Evidence-Based Counseling is a current trend in psychology that aims to track the efficacy of treatment plans, with the goal of providing clients with treatments that have solid evidence backing their effectiveness. (“What is Evidenced-Based Therapy: 3 EBT Interventions'', positivepsychology.com)

Longitudinal research is often used to examine the effectiveness of specific counseling interventions. Longitudinal research involves repeated observations of the same variables over time. This type of research was used in the development of the CPREP curriculum we use in marriage counseling and marriage preparation counseling. From 1980 until approximately 1995 a group of approximately 135 couples who were planning marriage or who were formally engaged in the Denver area were part of a significant longitudinal study done through Denver University. The massive research project was led by Drs. Howard Markman and Scott Stanley. The 135 couples came in for yearly research sessions which included assessment data and videotaped communication between them.

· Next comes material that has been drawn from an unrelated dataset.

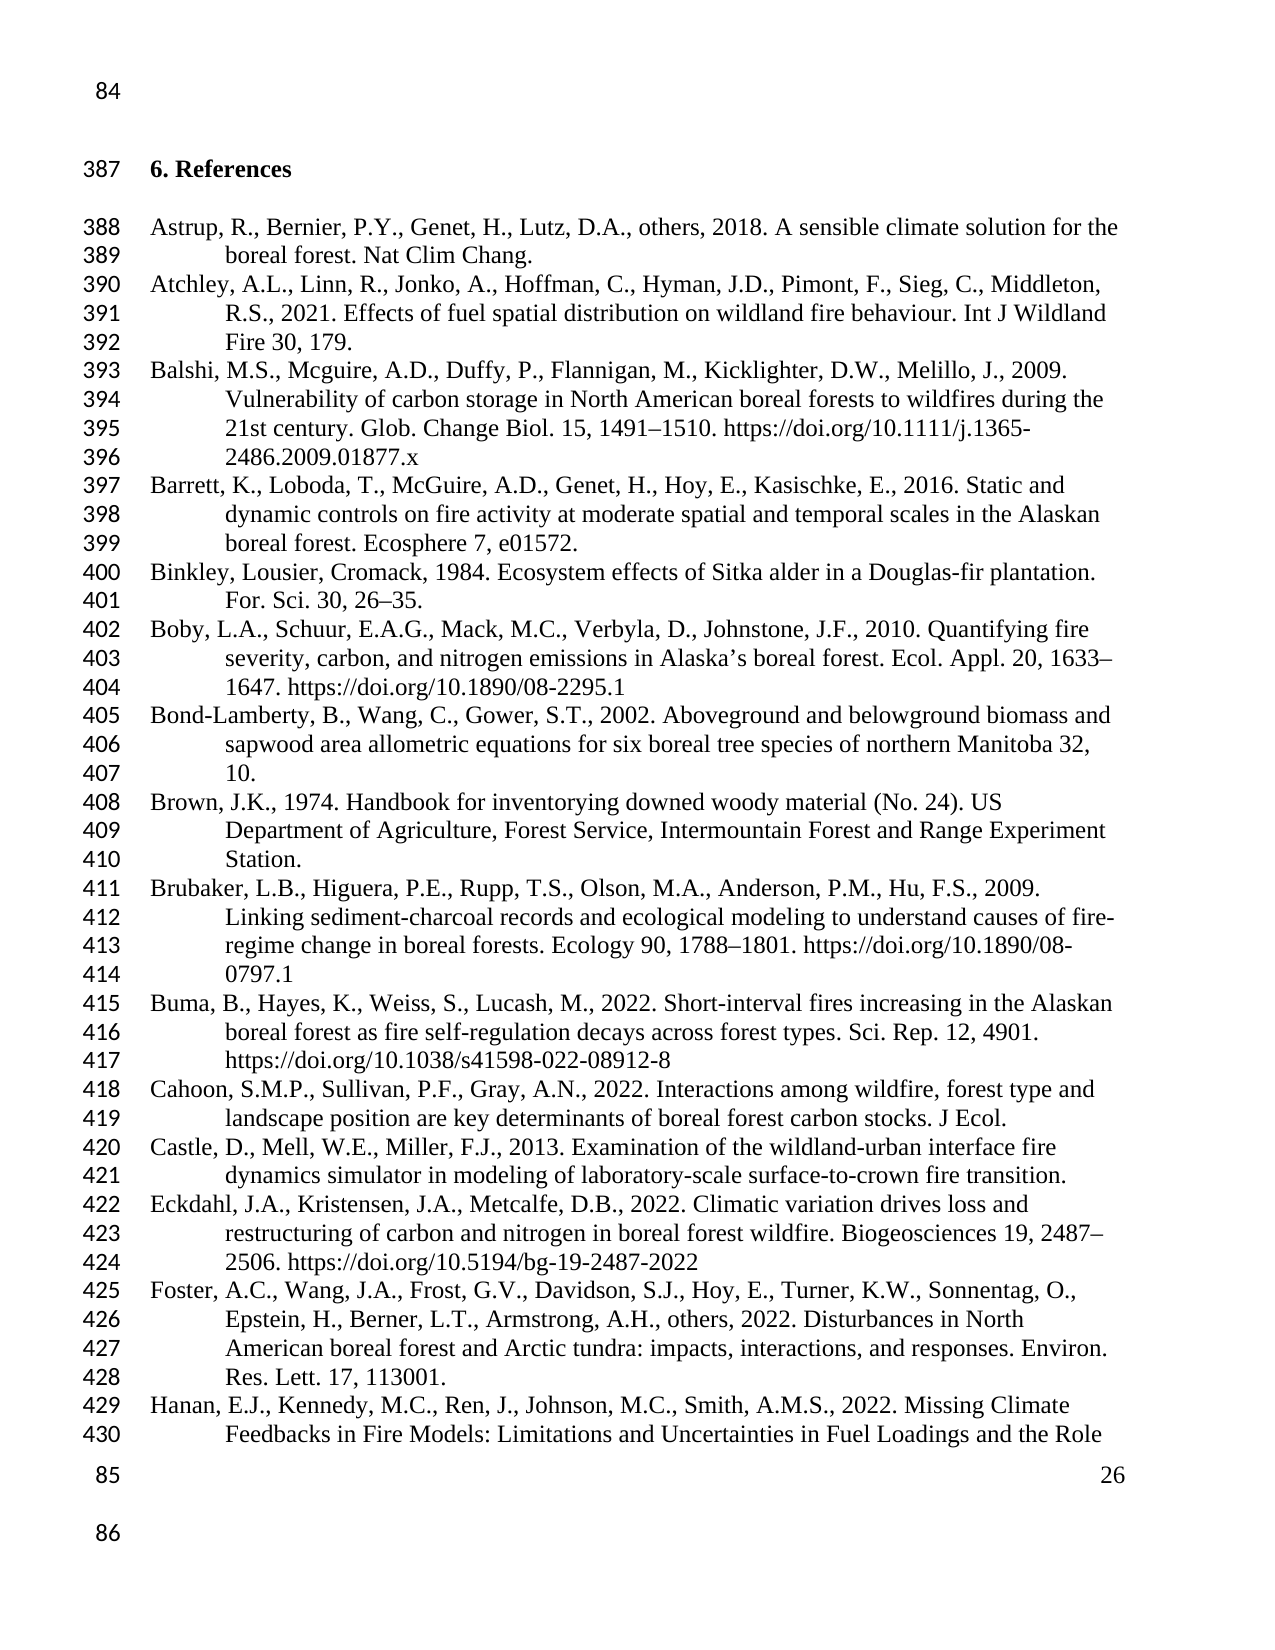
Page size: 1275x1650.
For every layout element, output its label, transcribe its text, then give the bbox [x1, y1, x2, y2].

Through painstaking analysis, certain factors that were observed premaritally were identified as the best predictors of future relationship and marital breakdown. It was determined that the overall predictor of the success of a relationship was how well a couple handles conflict and disagreements. (The Christian PREP Leader’s Manual, Version. 1.7, October 1997, pp. 7-8)

This is a good example of evidence used in Evidence-Based Counseling. Additional evidence is gathered every time the evidence-based interventions are used during counseling sessions. The premise of CPREP is to protect the good things of marriage from destructive and disrespectful communication patterns that will destroy the relationship over time.

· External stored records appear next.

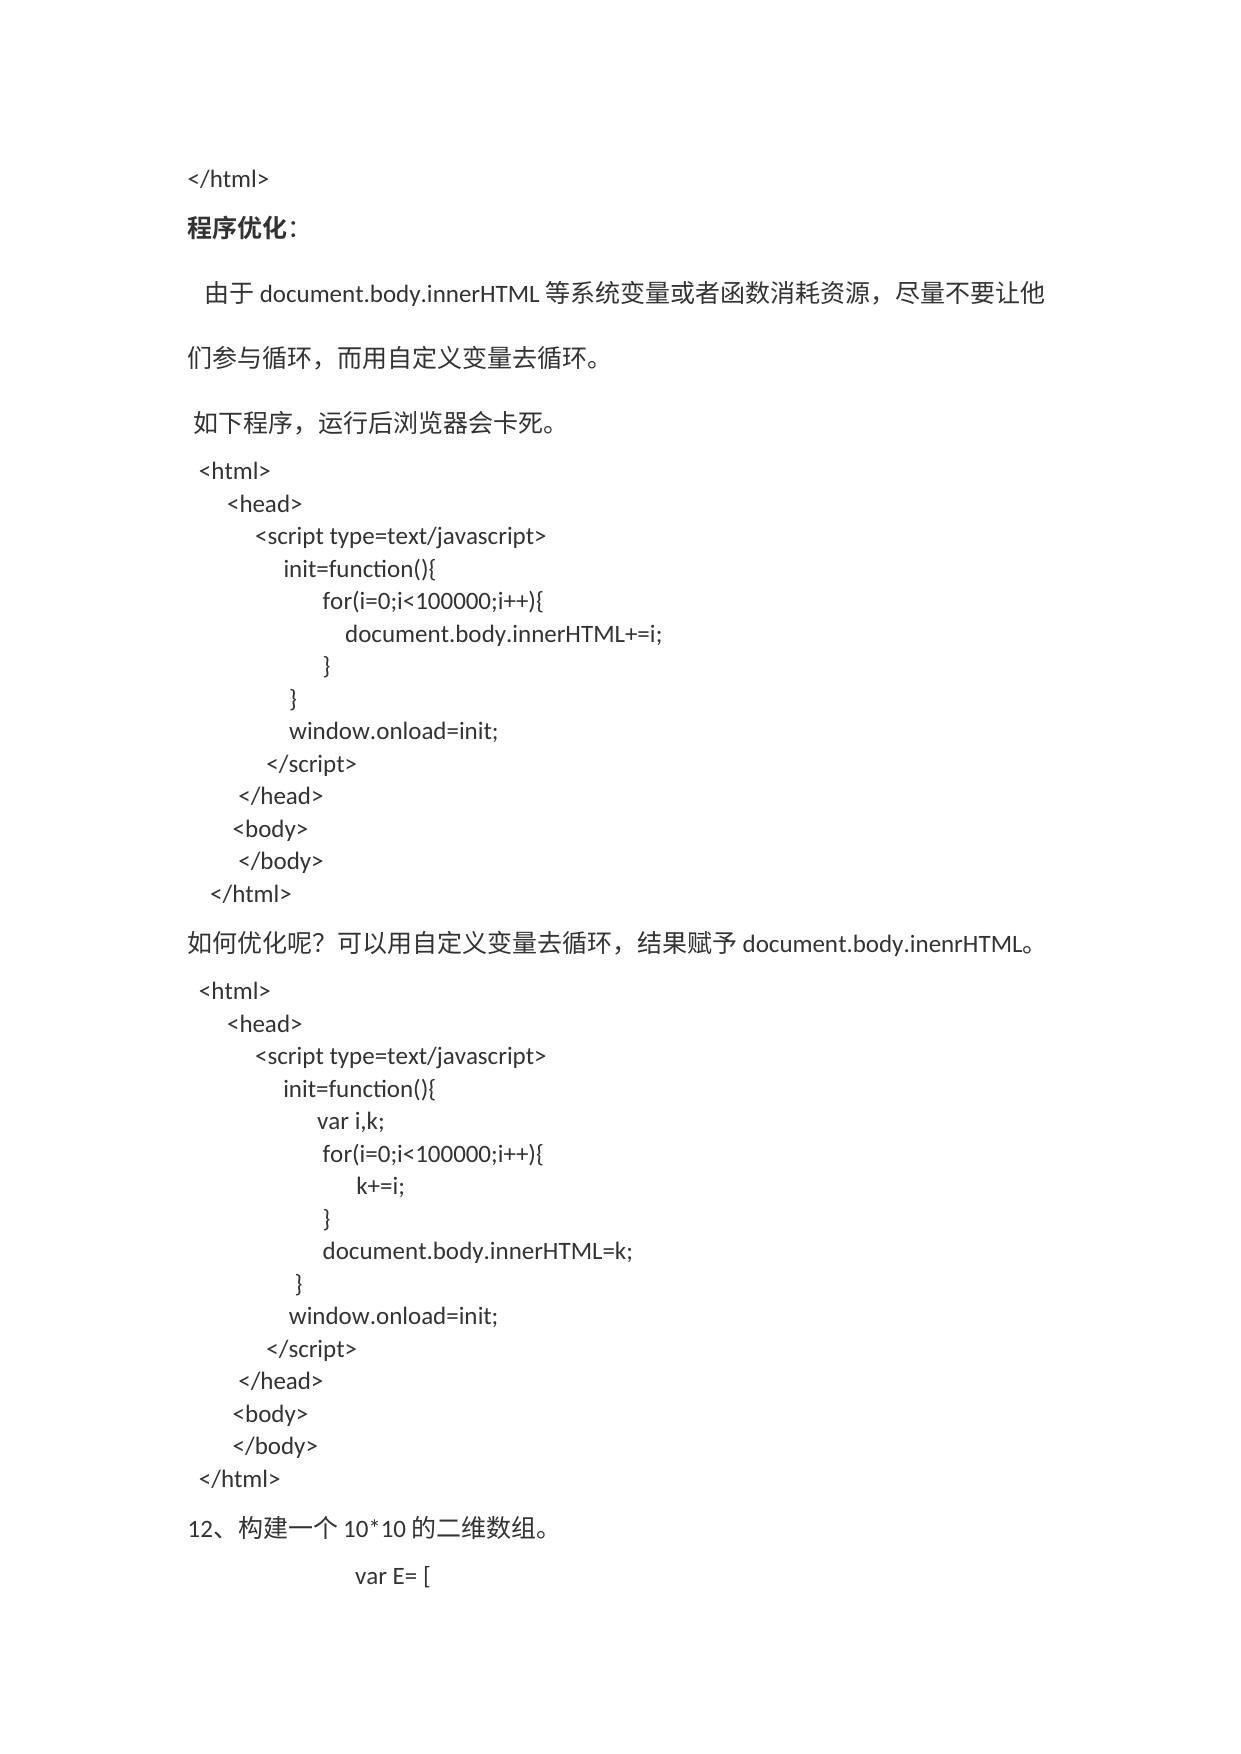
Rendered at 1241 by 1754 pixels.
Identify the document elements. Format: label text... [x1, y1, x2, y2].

text </head> [187, 1364, 1053, 1397]
text </html> [187, 877, 1053, 909]
text k+=i; [187, 1169, 1053, 1202]
text </body> [187, 1429, 1053, 1462]
text 如何优化呢？可以用自定义变量去循环，结果赋予document.body.inenrHTML。 [187, 909, 1053, 974]
text var i,k; [187, 1104, 1053, 1137]
text </head> [187, 779, 1053, 812]
text document.body.innerHTML+=i; [187, 617, 1053, 649]
text } [187, 682, 1053, 714]
text 如下程序，运行后浏览器会卡死。 [187, 389, 1053, 454]
text <head> [187, 487, 1053, 519]
text </script> [187, 1332, 1053, 1364]
text </html> [187, 162, 1053, 194]
text for(i=0;i<100000;i++){ [187, 584, 1053, 617]
text for(i=0;i<100000;i++){ [187, 1137, 1053, 1169]
text document.body.innerHTML=k; [187, 1234, 1053, 1267]
text 程序优化： [187, 194, 1053, 259]
text <script type=text/javascript> [187, 519, 1053, 552]
text window.onload=init; [187, 1299, 1053, 1332]
text <head> [187, 1007, 1053, 1039]
text <body> [187, 812, 1053, 844]
text 由于document.body.innerHTML等系统变量或者函数消耗资源，尽量不要让他们参与循环，而用自定义变量去循环。 [187, 259, 1053, 389]
text <html> [187, 974, 1053, 1007]
text <html> [187, 454, 1053, 487]
text </body> [187, 844, 1053, 877]
text } [187, 1202, 1053, 1234]
text init=function(){ [187, 552, 1053, 584]
text } [187, 649, 1053, 682]
text var E= [ [187, 1559, 1053, 1592]
text 12、构建一个10*10的二维数组。 [187, 1494, 1053, 1559]
text </html> [187, 1462, 1053, 1494]
text } [187, 1267, 1053, 1299]
text init=function(){ [187, 1072, 1053, 1104]
text window.onload=init; [187, 714, 1053, 747]
text </script> [187, 747, 1053, 779]
text <script type=text/javascript> [187, 1039, 1053, 1072]
text <body> [187, 1397, 1053, 1429]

Every treatment provider needs to be aware of the evidence for and efficacy of the treatment they provide. To do otherwise is both irresponsible and dangerous. The Hippocratic Oath requires practitioners to “do no harm.” I was often reminded in my marriage and family classes that the need of the client must be the priority of the counselor.  A counselor, therapist, medical person, public servant, etc. is supposed to serve their clients with unbiased and pure motives.

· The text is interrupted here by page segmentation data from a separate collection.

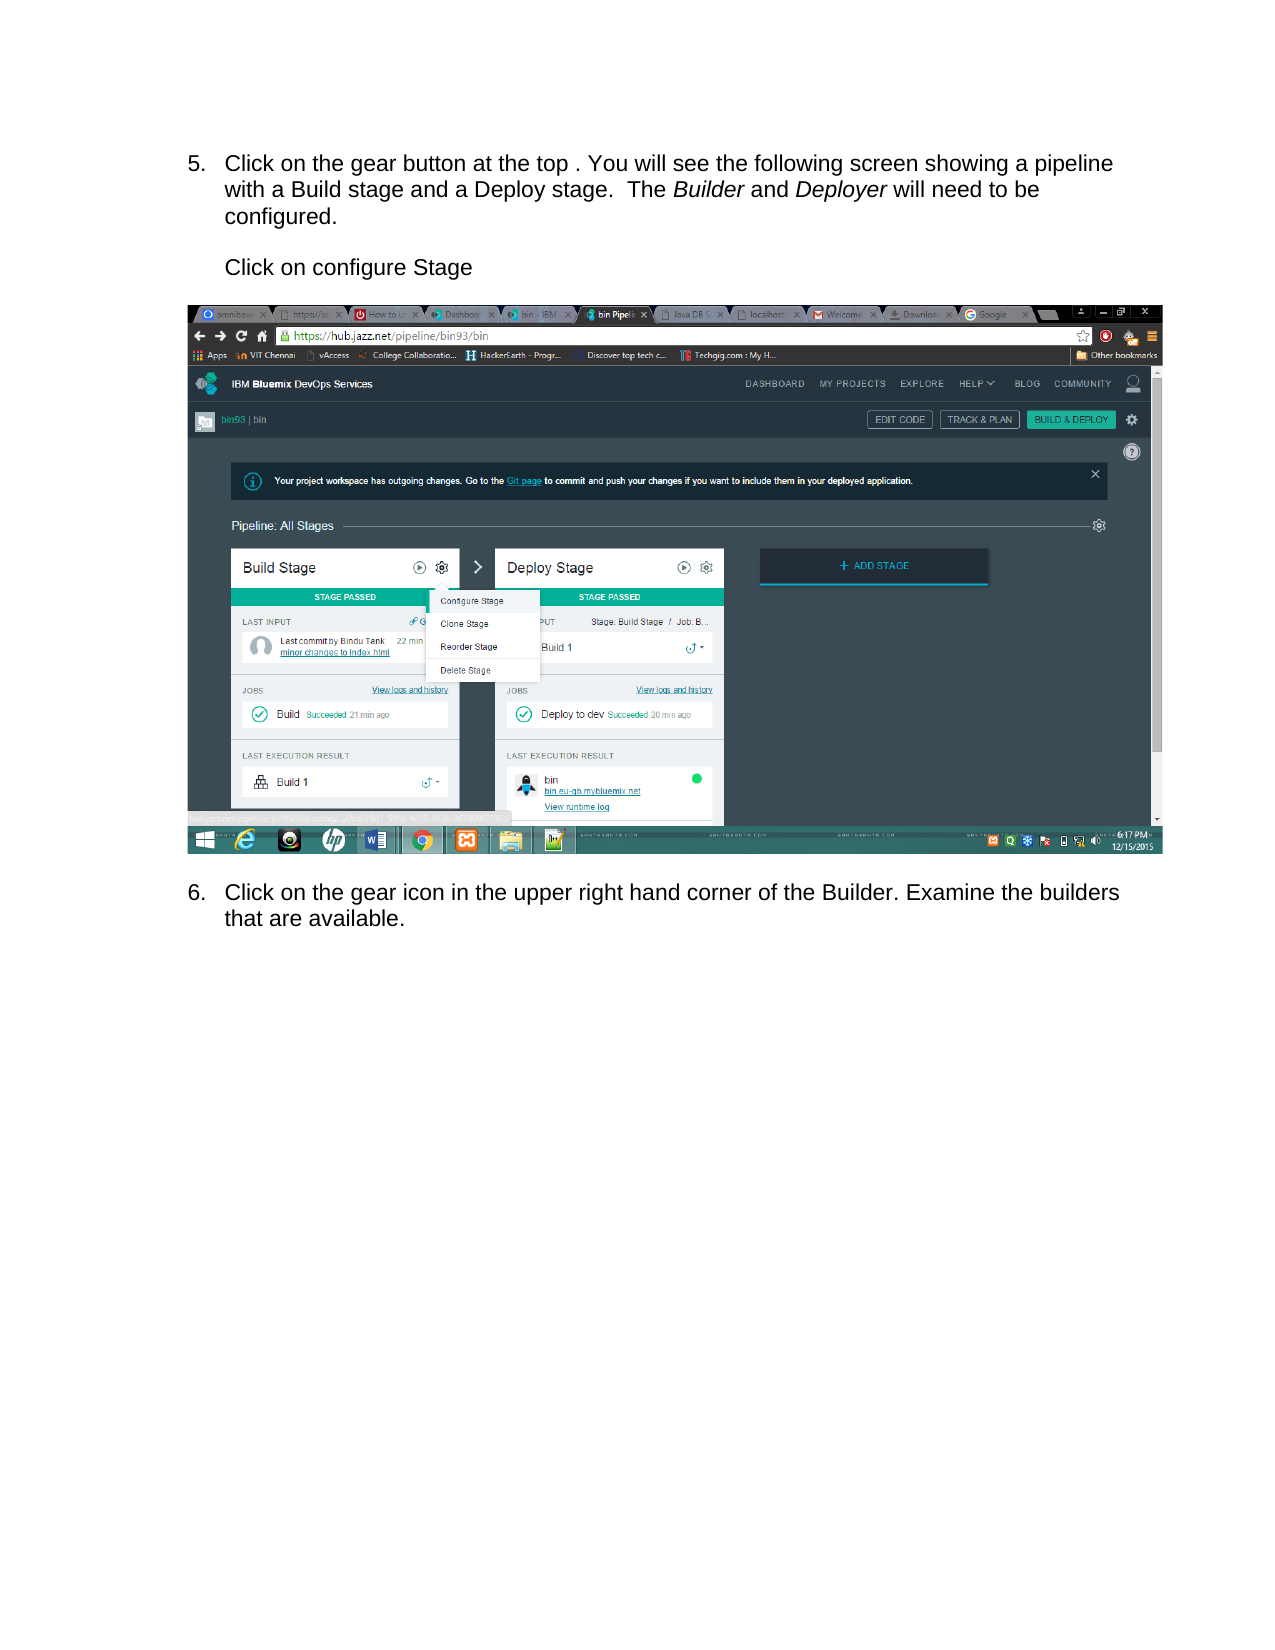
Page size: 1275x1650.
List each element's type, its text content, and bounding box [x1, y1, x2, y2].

list Click on the gear icon in the upper right hand corner of the Builder. Examine the builders that are available. [187, 878, 1125, 931]
list Click on the gear button at the top . You will see the following screen showing a pipeline with a Build stage and a Deploy stage. The Builder and Deployer will need to be configured. [187, 150, 1125, 229]
picture [187, 305, 1163, 854]
text Click on configure Stage [224, 254, 1125, 280]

I have identified some other things that I believe influence the outcome of counseling. These are based on my own experience in the counseling field for over 20 years. I would say they are character-based. Specifically: Trust, openness, acceptance of the client role, willingness to do their part, and faith in God.

  1. Trust: Without a trust-based relationship between client and counselor, counseling will not work. If the client does not trust that the therapist is qualified, genuinely cares, and knows what they are talking about, he/she will probably stop coming.
  2. Openness: Without openness it is impossible to deal with deeper issues. Sometimes even the client himself/herself may not know the deeper issues. That is why questions are especially important. We need to get everything out in the open. We have to get all the issues on the table.”
  3. Acceptance of the client role: It is always interesting to me that sometimes people want to tell us how they think we should counsel them. This usually means they are not ready to be a client.
  4. Willingness to do their part: Sometimes people decide to come to marriage counseling so we can fix their spouse. They do not see themselves as needing to make any changes.
  5. Faith in God: Irv and I always open and close counseling sessions in prayer. We invite God into the session. He is the Great Physician. Those who accomplish much in counseling and in life in general depend upon the Lord.

I think both evidence-based and character-based counseling is essential. If a type of treatment has not been tested over time, why would anyone trust it? If the person who tells us we should follow a specific treatment plan has not proven themselves to be trustable, why would we comply? Things to consider.